Hampir 300,000 kematian terjadi setiap tahun akibat hal yang berkaitan dengan lebihan berat badan dan obesitas menurut U.S Department of Health and
Human (USDHHS) (2001) dalam Mahan & Escott-Stump (2008). Terutamanya
obesitas abdominal merupakan faktor resiko untuk peningkatan mortalitas, hipertensi, diabetis melitus tipe-2, hiperlipidemia, hiperglisemia, dan berbagai disfungsi daripada endokrin menurut Freedman et al. (1999) dalam Mahan & Escott-Stump (2008). Obesitas adalah faktor terjadinya non-insulin-dependent
diabetes (NIDDM). Resistan terhadap insulin bukan saja melibatkan pengambilan
glukosa oleh otot dan jaringan adiposa, tetapi juga resistan terhadap metabolik insulin (Smith & Morton, 2008)

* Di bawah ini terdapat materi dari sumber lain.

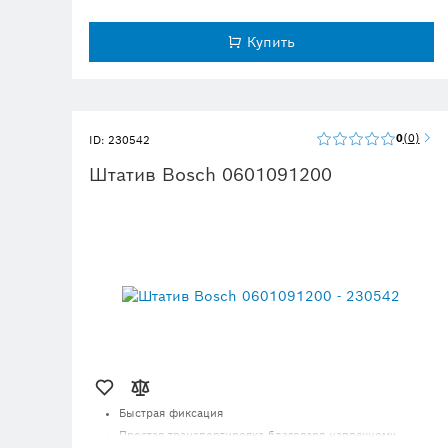
Купить
0
0
ID: 230542
Штатив Bosch 0601091200
Быстрая фиксация
Простая транспортировка благодаря наплечному
ремню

Kajian yang dibuat oleh Nurses’ Health Study menunjukkan remaja yang obesitas pada usia 18 tahun mempunyai resiko yang lebih tinggi untuk mati pada usia pertengahan. Penyebab yang paling sering adalah kanker dan diikuti dengan masalah jantung menurut Van Dam et al. (2006) dalam Mahan & Escott-Stump (2008).